Today launched the United Nations climate summit in Cancún, Mexico (COP16). While the world needs decisive action to regulate greenhouse gas emissions, the outcome of this two-week conference promises to be something less revolutionary.
Nnimmo Bassey, board member and West Africa advisor for Global Greengrants Fund, laid out his thoughts on the Friends of the Earth blog in Commodifying Nature in an Age of Climate Change. “The world appears deaf to the need for real actions to curb climate change, and the focus remains on money,” writes Bassey. Programs like Reducing Emissions from Deforestation and Forest Degradation (REDD) and other carbon trading schemes will likely top priorities of high-level negotiators. Such programs hardly address the causes of climate change. Instead, they allow rich nations to continue business as usual while threatening the rights of millions of forest-dependent communities. Still, Bassey believes in grassroots action:
However, social movements and other civil society groups are set to push up the voices of the people. The environmental justice movement that took first serious steps in Copenhagen is sure to take firmer steps on the streets of Cancún… The message in Cancún, if we must expect motions towards real actions to tackle climate change, is that governments must pay attention to what the people are saying, to the real challenges faced by vulnerable peoples around the world.

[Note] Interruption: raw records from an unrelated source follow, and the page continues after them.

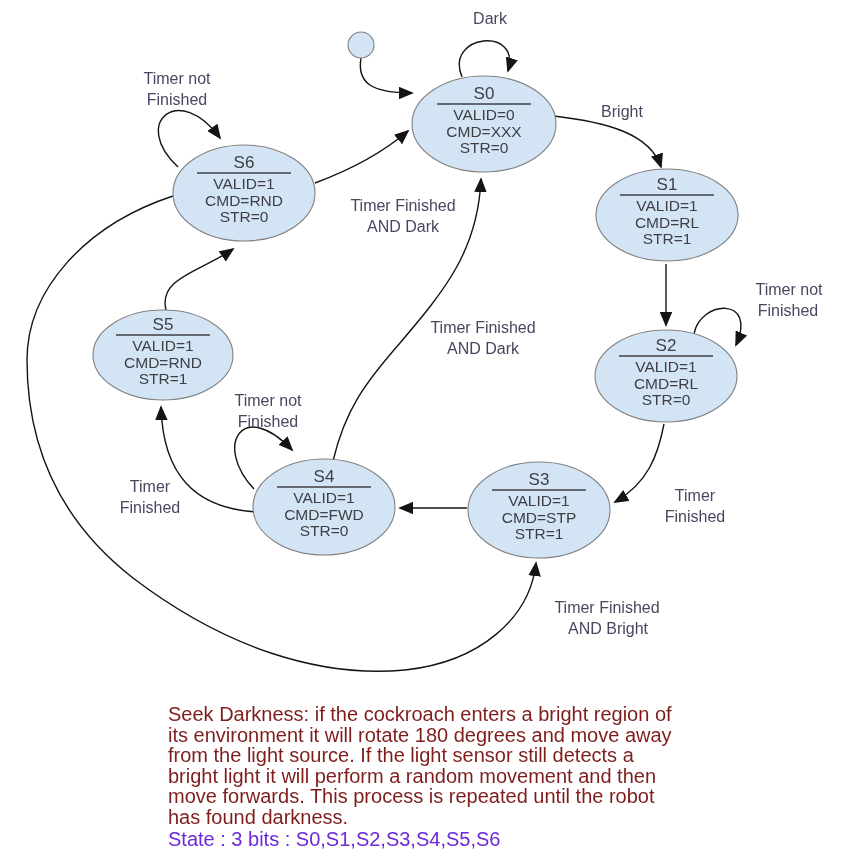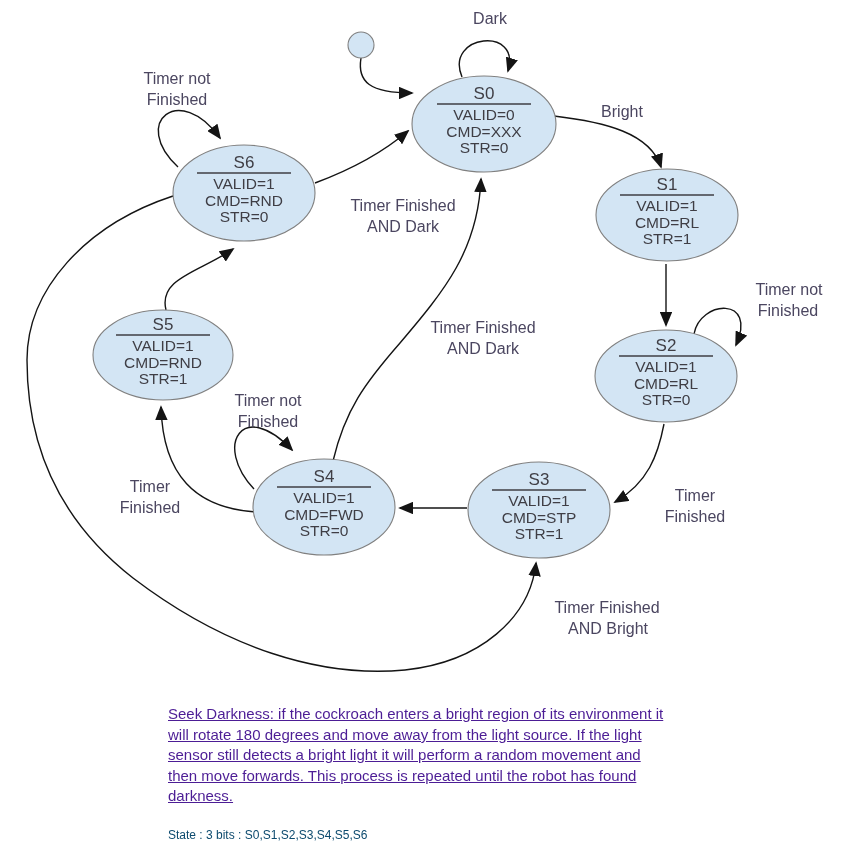--- a/index.html
+++ b/index.html
@@ -6,23 +6,23 @@
   body{width:851px;height:857px;position:relative;font-family:"Liberation Sans",sans-serif;}
   #stage{position:absolute;left:0;top:0;width:851px;height:857px;}
   svg text{font-family:"Liberation Sans",sans-serif;fill:#3f3e45;}
   .state-name{font-size:17px;}
   .state-line{font-size:15.5px;}
   .edge-label{font-size:16px;fill:#4b4660;}
   .edge{fill:none;stroke:#141414;stroke-width:1.4;}
   .node{fill:#d3e5f4;stroke:#808080;stroke-width:1.1;}
   .underline{stroke:#3f3e45;stroke-width:1.4;}
   #caption{position:absolute;left:168px;top:704px;width:505px;
-           font-size:15px;line-height:20.5px;color:#4c1d95;text-decoration:underline;}
+           font-size:20px;line-height:20.5px;color:#7f1d1d;}
   #statebits{position:absolute;left:168px;top:828px;width:505px;
-             font-size:12px;color:#0c4a6e;}
+             font-size:20px;color:#6d28d9;}
 </style>
 </head>
 <body>
 
 <svg id="stage" viewBox="0 0 851 857" xmlns="http://www.w3.org/2000/svg">
   <defs>
     <marker id="arrow" viewBox="0 0 12 10" refX="10.5" refY="5" markerWidth="15" markerHeight="12.5" orient="auto" markerUnits="userSpaceOnUse">
       <path d="M0 0 L12 5 L0 10 Z" fill="#141414"></path>
     </marker>
   </defs>

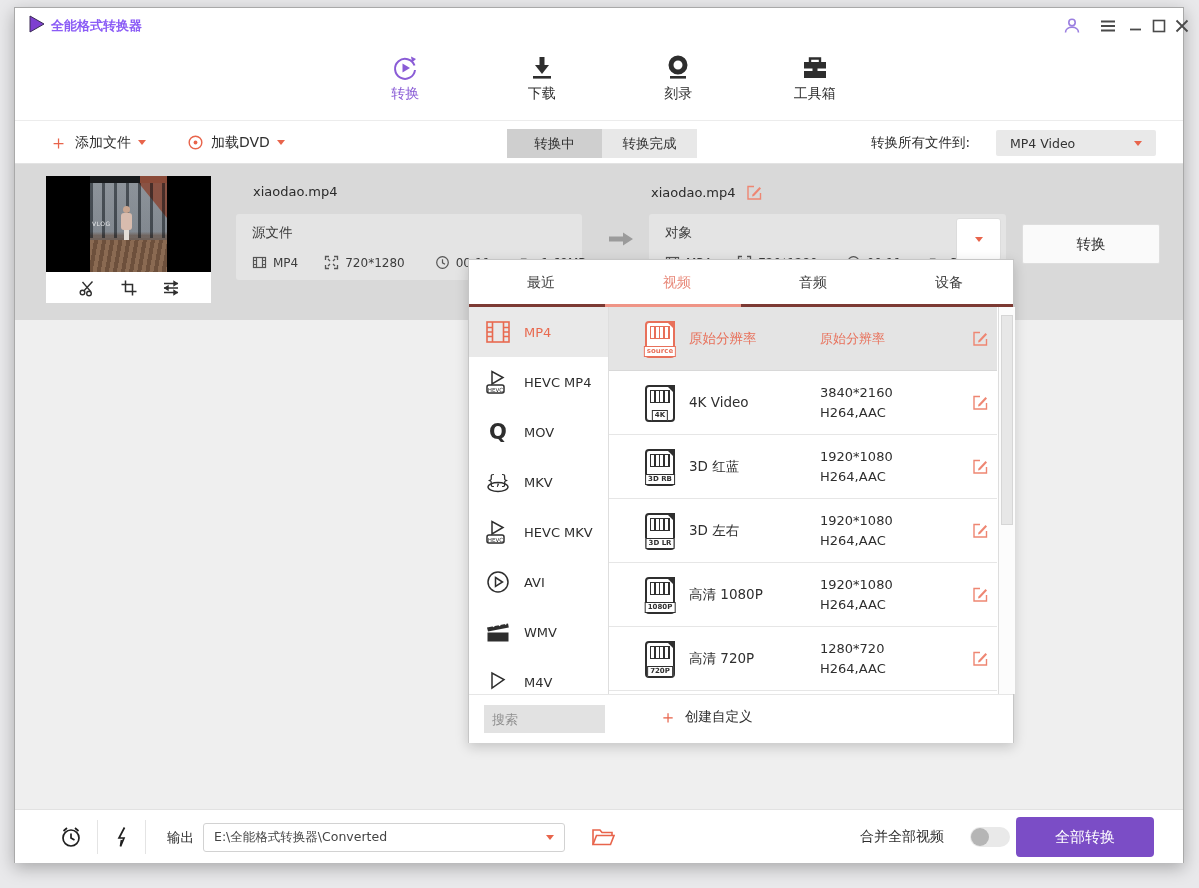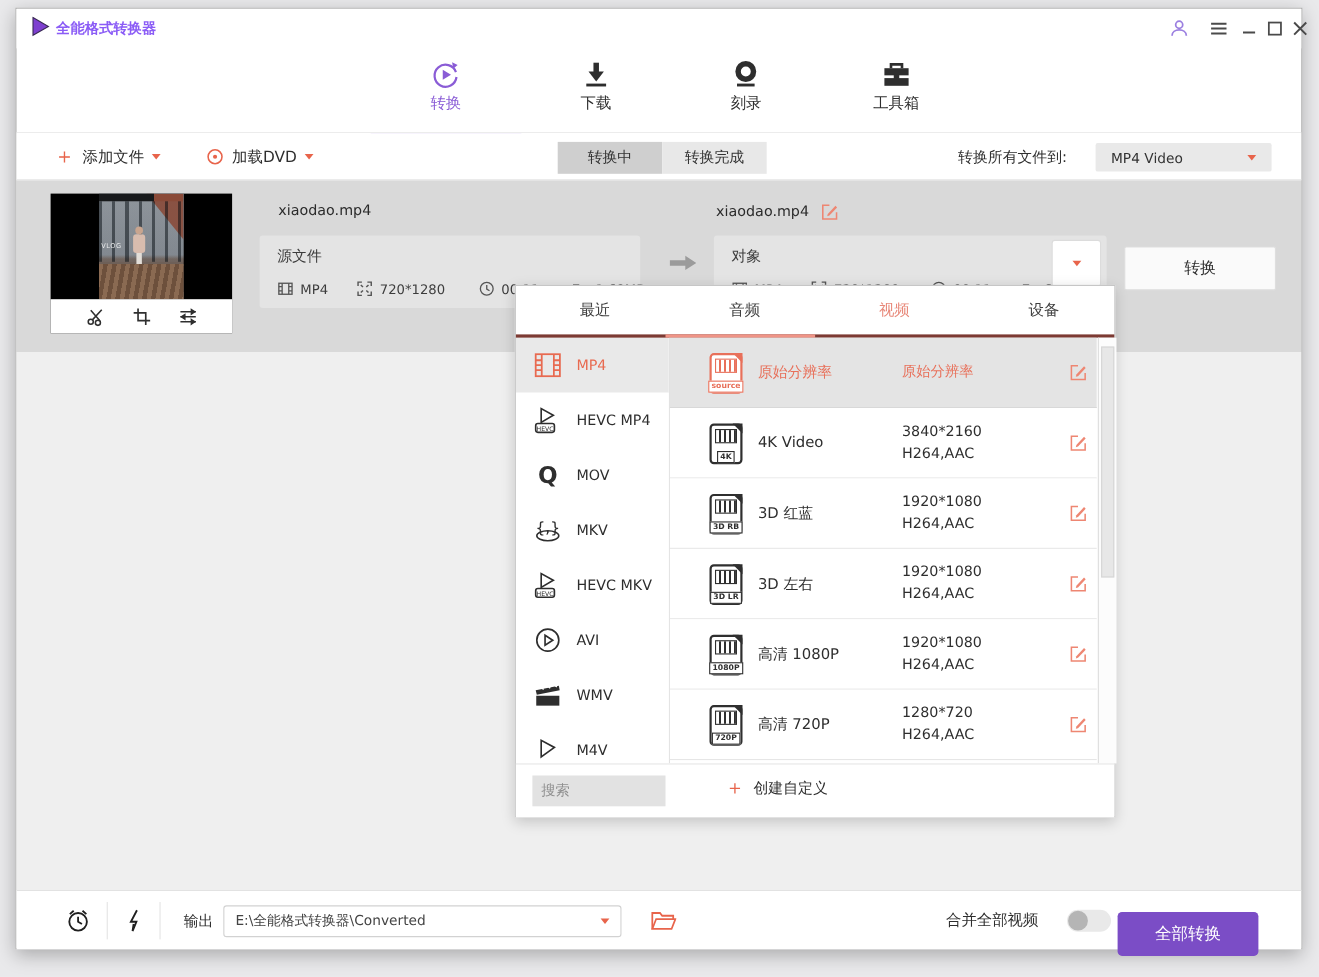--- a/index.html
+++ b/index.html
@@ -100,21 +100,21 @@
   .bottombar { position:absolute; left:0; top:801px; width:100%; height:54px; background:#fff; border-top:1px solid #e2e2e2; }
   .bb-ico { position:absolute; top:15px; width:24px; height:24px; color:#1f1f1f; cursor:pointer; }
   .bb-div { position:absolute; top:10px; width:1px; height:34px; background:#e4e4e4; }
   .out-label { position:absolute; left:152px; top:19px; font-size:13.5px; color:#2e2e2e; }
   .path-select { position:absolute; left:188px; top:13px; width:362px; height:29px; border:1px solid #d2d2d2; border-radius:3px; background:#fff; display:flex; align-items:center; padding:4px 10px; font-size:12.5px; color:#444; cursor:pointer; }
   .path-select .caret { margin-left:auto; }
   .folder-open { position:absolute; left:576px; top:17px; width:24px; height:21px; color:#e8644b; cursor:pointer; }
   .merge-label { position:absolute; left:845px; top:18px; font-size:14px; color:#2e2e2e; }
   .toggle { position:absolute; left:955px; top:17px; width:40px; height:20px; border-radius:10px; background:#e9e9e9; cursor:pointer; }
   .toggle .knob { position:absolute; left:1px; top:1px; width:18px; height:18px; border-radius:50%; background:#b5b5b5; }
-  .convert-all-btn { position:absolute; left:1001px; top:7px; width:128px; height:40px; background:#7b4dc6; border-radius:4px; color:#fff; font-size:15px; text-align:center; line-height:40px; cursor:pointer;margin-top:12px; }
+  .convert-all-btn { position:absolute; left:1001px; top:7px; width:138px; height:40px; background:#7b4dc6; border-radius:4px; color:#fff; font-size:15px; text-align:center; line-height:40px; cursor:pointer; }
   svg { display:block; }
 </style>
 </head>
 <body>
 
 <div class="win">
 
   <div class="titlebar">
     <div class="logo">
       <svg viewBox="0 0 20 20">
@@ -345,22 +345,22 @@
       <span class="caret"></span>
     </div>
     <div class="convert-btn">转换</div>
   </div>
 
   <div class="mainbg"></div>
 
   <div class="popup">
     <div class="ptabs">
       <div class="ptab">最近</div>
+      <div class="ptab active">视频</div>
       <div class="ptab">音频</div>
-      <div class="ptab active">视频</div>
       <div class="ptab">设备</div>
     </div>
     <div class="ptab-line">
         <div class="hot"></div>
       </div>
 
     <div class="pbody">
 
       <div class="flist">
         <div class="fitem active">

And grassroots action in Cancún is full of momentum. The Global Greengrants-funded South-South Summit on Climate Justice and Finance also began today. More than 40 participants from the Global South are gathering to raise awareness about policy and develop “a common and united position of the Southern climate movement.” Mahabat Murzakanova, with Citizens Against Corruption in Kyrgyzstan, will be blogging often on her experiences at the Summit and throughout COP16.
Similarly, TckTckTck’s Pyramid of Hope was a visual reminder of the need for climate action. Christiana Figueres, Executive Secretary for the UNFCCC, stopped by the Pyramid to declare what she sees as the most necessary values in this year’s climate negotiations: “Commitment and Compromise.”
It remains to be seen what exactly will come out of Cancún by mid-December, but grassroots activists will not let this opportunity slip. We can expect to see a remarkable showing of thousands of community leaders, indigenous peoples, and climate activists—all fighting for climate justice.